### RECORDS FOR THIS TASK ###
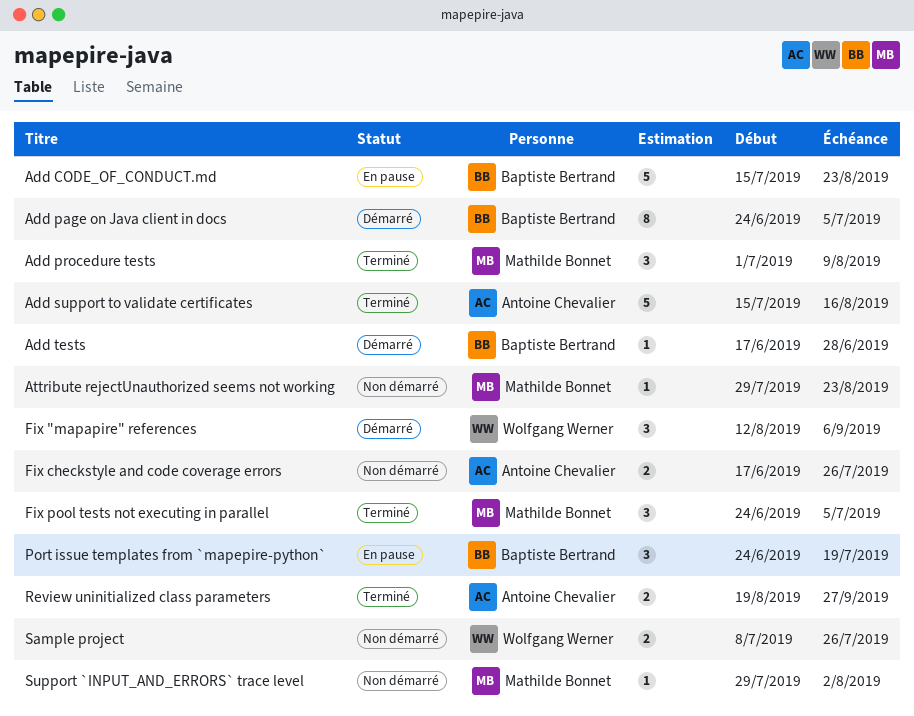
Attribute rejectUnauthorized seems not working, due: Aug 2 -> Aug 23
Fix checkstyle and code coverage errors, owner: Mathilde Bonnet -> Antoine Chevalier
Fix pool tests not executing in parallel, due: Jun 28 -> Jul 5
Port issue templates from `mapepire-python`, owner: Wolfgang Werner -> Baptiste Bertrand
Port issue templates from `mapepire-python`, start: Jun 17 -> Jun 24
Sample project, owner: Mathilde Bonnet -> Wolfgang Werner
###
The range runs from the line with "Fix pool tests" to the last line of the entries above, both included. Restate it word for word.

▸ ANSWER BELOW
Fix pool tests not executing in parallel, due: Jun 28 -> Jul 5
Port issue templates from `mapepire-python`, owner: Wolfgang Werner -> Baptiste Bertrand
Port issue templates from `mapepire-python`, start: Jun 17 -> Jun 24
Sample project, owner: Mathilde Bonnet -> Wolfgang Werner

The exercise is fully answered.